In Geneva, I visited a squat called Rhino (the name comes from a giant red rhinoceros horn hung on the facade.) It was late at night and we (Olivier Talpain, who used to live there, brought me there, with a few other friends) and cafe/club on the ground floor was booming. A rock band had set up in the corner and was pounding out tunes to an appreciative audience. I expected hard core, the kind of rowdy, beer sodden, punk extravaganza I’ve seen in squats in other cities, but Rhino was mellow and inviting.

Sadly, however, though the squatters started as radicals, they seem resigned to the fact that their days may be numbered. A decade ago, there were 2,800 squatters occupying 120 buildings across Geneva, according to Romed Wyder’s 1995 documentary called, simply, Squatters. But, for the past few years, Daniel Zappelli, the local District Attorney, has been on a drive to evict squatters. Apparently, once a building plan has been approved, the government can petition the court for the right to evict squatters. Though there were protests early on (see this story from 1993), it now appears that most will not resist. The owner of a skate shop in a squatter zone told me he would relocate when ordered to do so. He said he was prepared to test the property market and find a new, legal space. The squatters of Rhino, too, have been told they will have to vacate – and they, too, seem resigned to leaving without a fight. The number of squatters that remain -- perhaps 1,200 -- seems destined to fall.

It’s sad that the city's squatters no longer seem inclined to organize. They have created homes and businesses which have become integral and exciting parts of the city. Geneva will be less interesting and less dynamic without them.

2 comments:

Anonymous said...

Geneva squats R.I.P.
Sad ending for the ex-biggest concentration of squatters per capita in Europe. I spent 10 years of my youth squatting there, participating in a dozen break-ins and living in almost as many houses and buildings. The biggest reason for the passivity of today's squatters regarding the evictions, is, well, dropping out. I gather two reasons for squatting: political and having a good time in life. Few squatters in Geneva were there for economic reasons. Now the activism of squatters has just faded away. We have to face it. What is left is people having a great time, like the band that kept on playing as the Titanic was sinking. Time is running out, and the Geneva attorney general Daniel Zappelli will not change his stance: he was elected to catch the small fish and let the financial criminality continue its business as usual. Really too bad, the squatter movement was the best antidote to the over-rich, corrupt and dirty money laundering Geneva.
I'd so much love to be shown wrong on this downfall, who knows ?
Spending a year in Quebec now, I'm relieved to not witness the gradual disapearance of the squat world in Geneva.

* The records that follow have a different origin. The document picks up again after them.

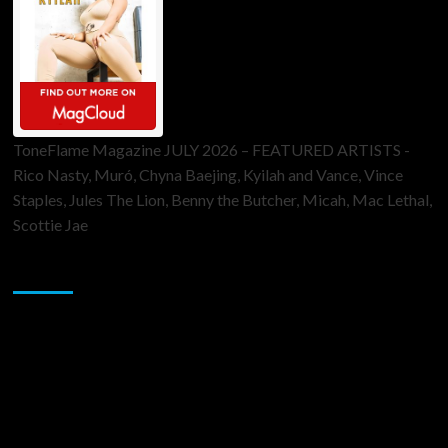
ToneFlame Magazine JULY 2026 – FEATURED ARTISTS -
Rico Nasty, Muró, Chyna Baejing, Kyilah and Vance, Vince
Staples, Jules The Lion, Benny the Butcher, Micah, Mac Lethal,
Scottie Jae
Sponsor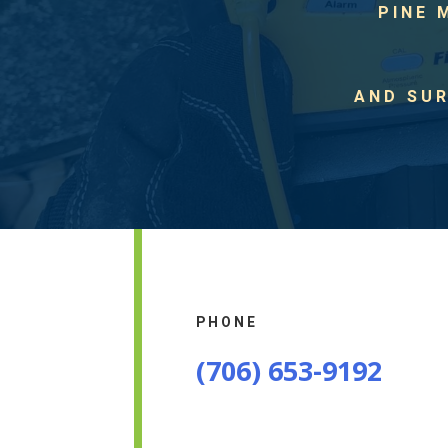
PINE 
AND SU
PHONE
(706) 653-9192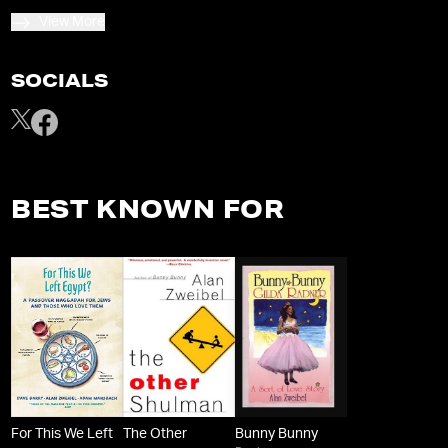
View More
SOCIALS
BEST KNOWN FOR
For This We Left
The Other
Bunny Bunny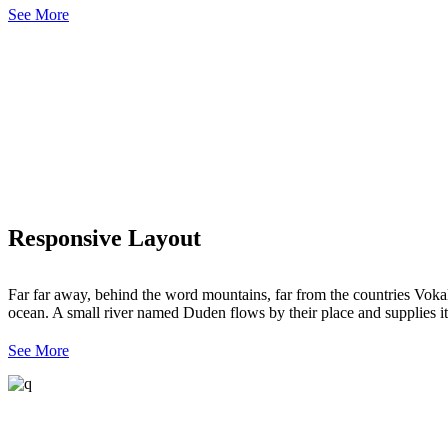
See More
Responsive Layout
Far far away, behind the word mountains, far from the countries Vokali
ocean. A small river named Duden flows by their place and supplies it 
See More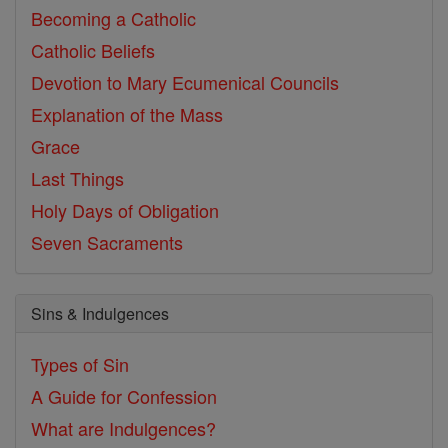
Becoming a Catholic
Catholic Beliefs
Devotion to Mary
Ecumenical Councils
Explanation of the Mass
Grace
Last Things
Holy Days of Obligation
Seven Sacraments
Sins & Indulgences
Types of Sin
A Guide for Confession
What are Indulgences?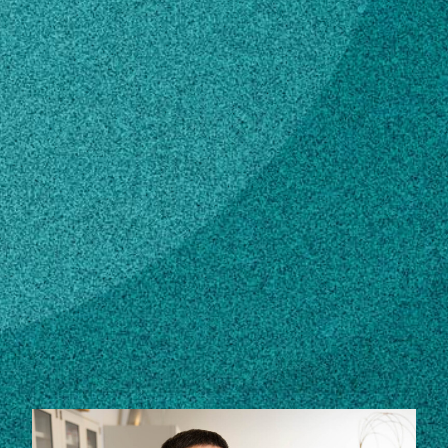
Subscribe
LinkedIn
Facebook
Instagram
Contact
Own this profile?
Learn how to make changes
STORIES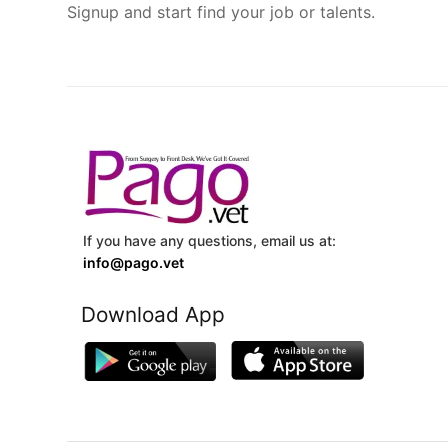
Signup and start find your job or talents.
If you have any questions, email us at:
info@pago.vet
Download App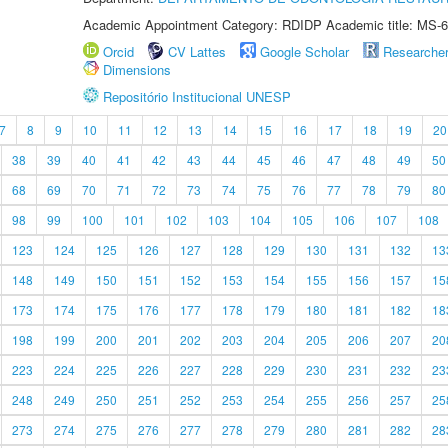
Academic Appointment Category: RDIDP Academic title: MS-6
Orcid
CV Lattes
Google Scholar
Researche
Dimensions
Repositório Institucional UNESP
7
8
9
10
11
12
13
14
15
16
17
18
19
20
38
39
40
41
42
43
44
45
46
47
48
49
50
68
69
70
71
72
73
74
75
76
77
78
79
80
98
99
100
101
102
103
104
105
106
107
108
123
124
125
126
127
128
129
130
131
132
13
148
149
150
151
152
153
154
155
156
157
15
173
174
175
176
177
178
179
180
181
182
18
198
199
200
201
202
203
204
205
206
207
20
223
224
225
226
227
228
229
230
231
232
23
248
249
250
251
252
253
254
255
256
257
25
273
274
275
276
277
278
279
280
281
282
28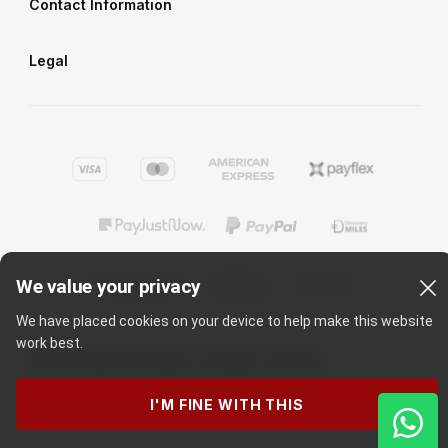
Contact Information
Legal
We value your privacy
We have placed cookies on your device to help make this website
work best.
©
2026
Cape Union Mart
. All rights reserved
I'M FINE WITH THIS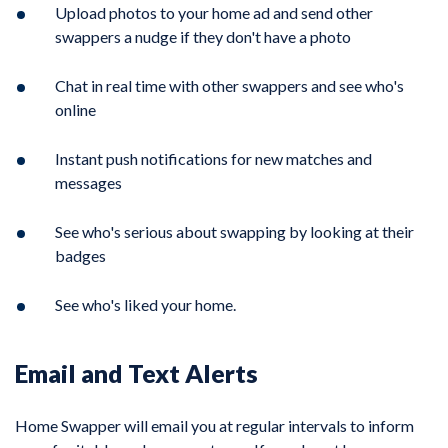
Upload photos to your home ad and send other
swappers a nudge if they don't have a photo
Chat in real time with other swappers and see who's
online
Instant push notifications for new matches and
messages
See who's serious about swapping by looking at their
badges
See who's liked your home.
Email and Text Alerts
Home Swapper will email you at regular intervals to inform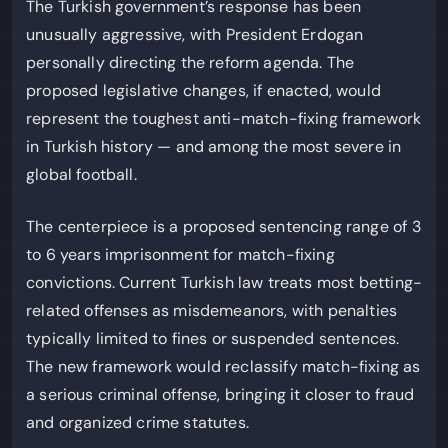
The Turkish government’s response has been
unusually aggressive, with President Erdogan
personally directing the reform agenda. The
proposed legislative changes, if enacted, would
represent the toughest anti-match-fixing framework
in Turkish history — and among the most severe in
global football.
The centerpiece is a proposed sentencing range of 3
to 6 years imprisonment for match-fixing
convictions. Current Turkish law treats most betting-
related offenses as misdemeanors, with penalties
typically limited to fines or suspended sentences.
The new framework would reclassify match-fixing as
a serious criminal offense, bringing it closer to fraud
and organized crime statutes.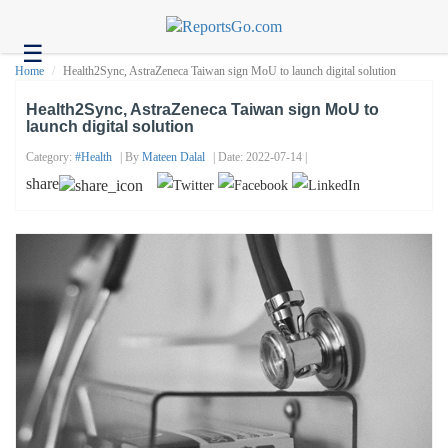
☰
Health
Home
Health2Sync, AstraZeneca Taiwan sign MoU to launch digital solution
Tech
Health2Sync, AstraZeneca Taiwan sign MoU to
launch digital solution
Headlines
Category:
#health
| By
Mateen Dalal
| Date: 2022-07-14 |
Business
share
About
us
Contact
us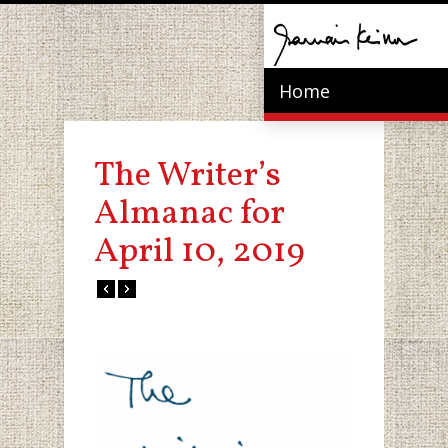
Home
The Writer’s
Almanac for
April 10, 2019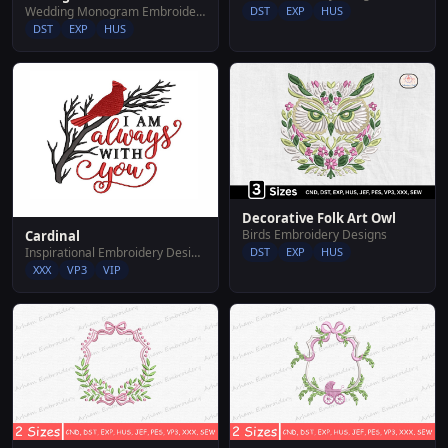
Wedding Monogram Embroidery Designs
DST
EXP
HUS
DST
EXP
HUS
Decorative Folk Art Owl
Birds Embroidery Designs
Cardinal
Inspirational Embroidery Designs
DST
EXP
HUS
XXX
VP3
VIP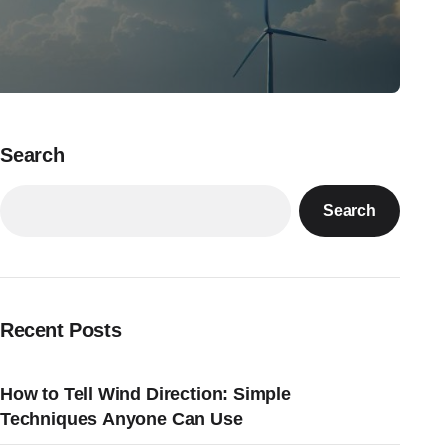
Search
Search
Recent Posts
How to Tell Wind Direction: Simple
Techniques Anyone Can Use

PS: When I return there in october, I'll re-move in to my flat in an ex-squat we actually bought, as a cooperative. At least that 10 appartment builiding was, with a handful others, retrieved from the speculative market. I like to remember the title of Herbert Marcuses' autobiography: L'avenir dure longtemps (Future Lasts a Long Time).

Anonymous said...

Does anyone know how I can get in touch with oliver or jullian talpain?